The purpose of proposing HFER features is to study a universal, non-tedious, and well-separable classification feature for sea clutter and weak signals. Thus, when the feature extraction method and classification network are proposed, and validation experiments are conducted on data from other sources, without any analysis or discussion of radar characteristics, the feature extraction formula is directly applied to verify the universality and detection performance of the proposed HFER features.

From Figure 14, it can be seen that the proposed HFER features have significantly improved detection performance compared to the comparative methods, and are suitable for detecting weak signals in sea clutter backgrounds under different conditions. For the two types of sea clutter with good data quality, TFA10_005 and TFA10_007, only the Hurst exponent feature detection method has a lower detection rate of 45.7% and 71.3%, respectively. The detection performance of the other comparison methods is better, reaching over 80%. Especially for the TFA10_005 sea clutter, except for the Hurst feature detection method, the detection rate is very high. The sample entropy detection achieved a detection rate of 100%, which is consistent with the detection rate of the proposed HFER feature, proving that the data quality of this sea situation is very good.

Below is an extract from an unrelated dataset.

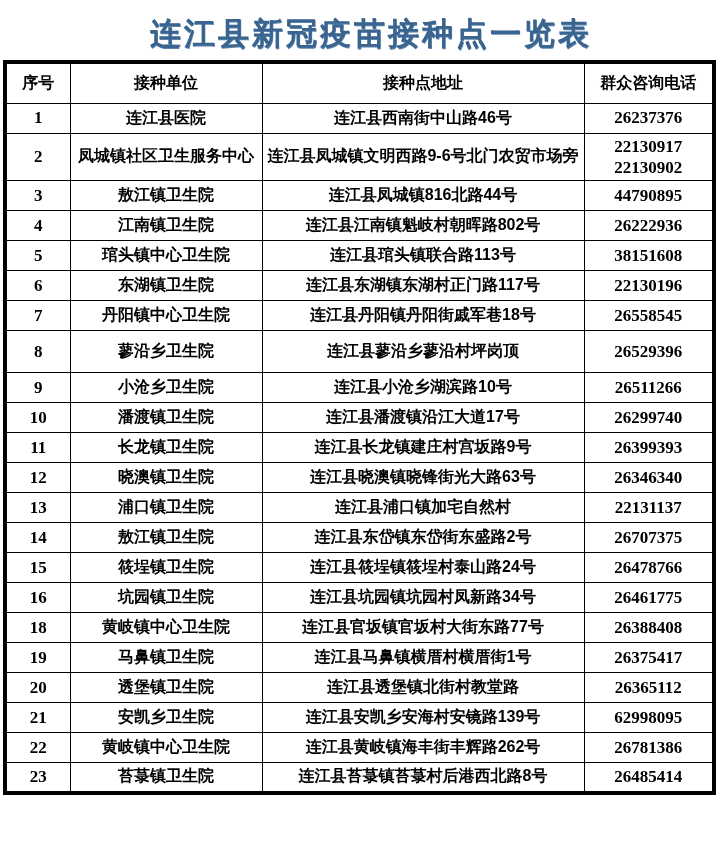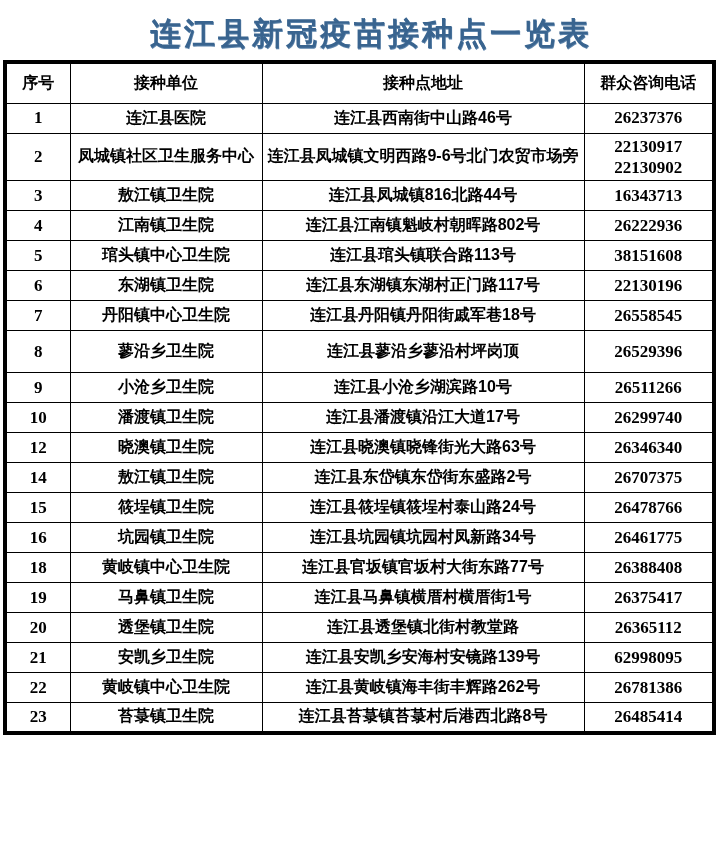"16343713" td.phone { text: 16343713 -> 44790895 }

For the TFA10_007 sea clutter, the detection rate of the proposed feature reaches 98.7%, which is more than 10% higher than other comparison algorithms, indicating that HFER features have a good separability for sea clutter with good data quality.

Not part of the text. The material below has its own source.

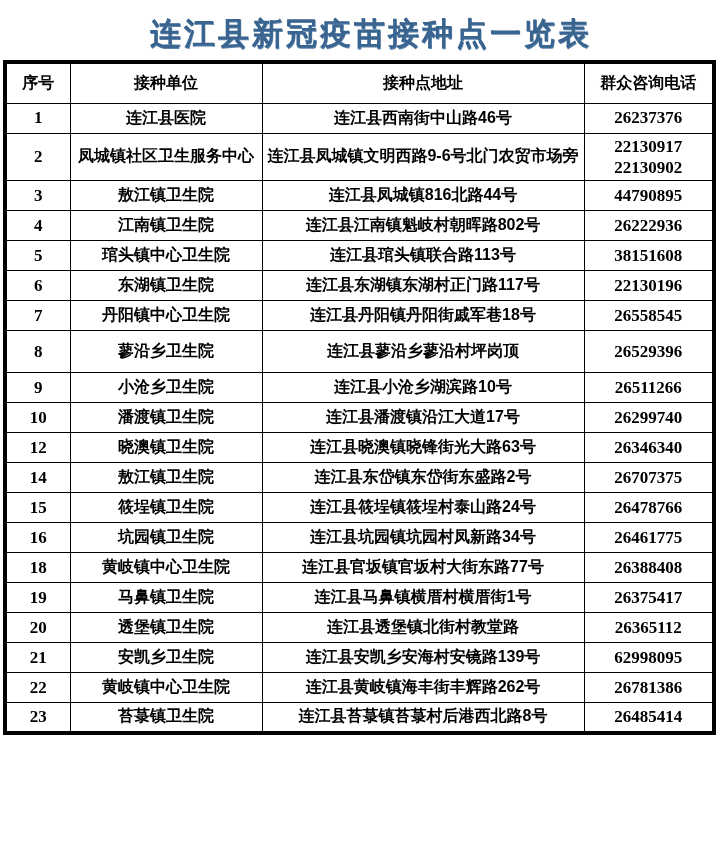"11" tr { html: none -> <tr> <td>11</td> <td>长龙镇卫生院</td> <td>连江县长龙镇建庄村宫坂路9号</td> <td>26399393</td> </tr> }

The HFER feature is proposed based on the characteristics of the IPIX radar. Although the installation environment, illuminated sea area, and detection object of the IPIX radar and Fynmeet radar are different, the weak signal detection method based on the HFER feature can still achieve good detection results, indicating that the proposed HFER feature conforms to the laws of sea clutter motion and has universality.

6. Conclusions

Traditional single-dimensional features cannot effectively distinguish targets from clutter. Multi-feature detection methods combining multiple features emerged, improving detection performance but requiring extensive analysis and complementary features. These methods are computationally intensive and unsuitable for practical engineering applications.

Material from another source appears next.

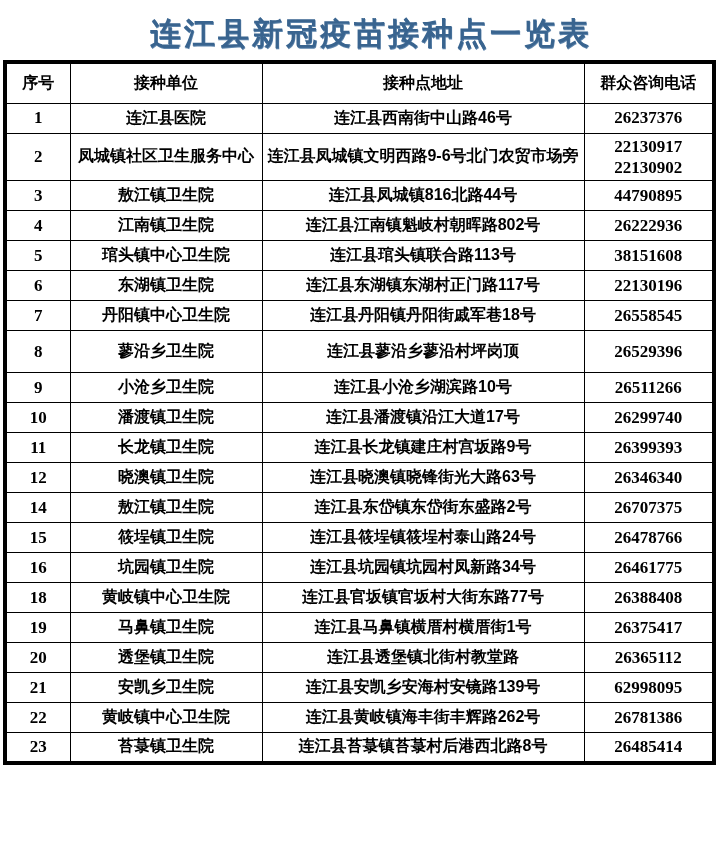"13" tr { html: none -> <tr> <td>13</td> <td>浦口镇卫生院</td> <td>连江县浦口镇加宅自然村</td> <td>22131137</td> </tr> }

We analyzed sea clutter under various sea conditions and found that CEEMD decomposition reveals distinct energy distributions in high-frequency IMFs for target and clutter range gates. This led to the development of an HFER feature extraction algorithm, which maximizes the separation between target and clutter gates. Using XGBoost and SSA for classification and hyperparameter optimization, our method achieves over 96% accuracy in weak signal detection under different sea conditions, outperforming other methods. The HFER feature’s generalization ability was verified using Fynmeet radar data, showing excellent detection performance without complex analysis. This method can detect weak signals from various targets and is applicable in different sea conditions and SNRs.

Our study integrates the characteristics of sea clutter with advanced deep-learning networks to achieve satisfactory detection results. However, the innovations are primarily focused on the data processing level and the application of deep learning. Future research could explore changes in the structure and framework of deep-learning networks, or even propose entirely new neural networks tailored for chaotic sea clutter detection based on the characteristics of sea clutter. By leveraging the strengths of deep learning in pattern recognition, feature extraction, and rapid technological innovation, this approach can contribute to the development of target detection technology in maritime environments.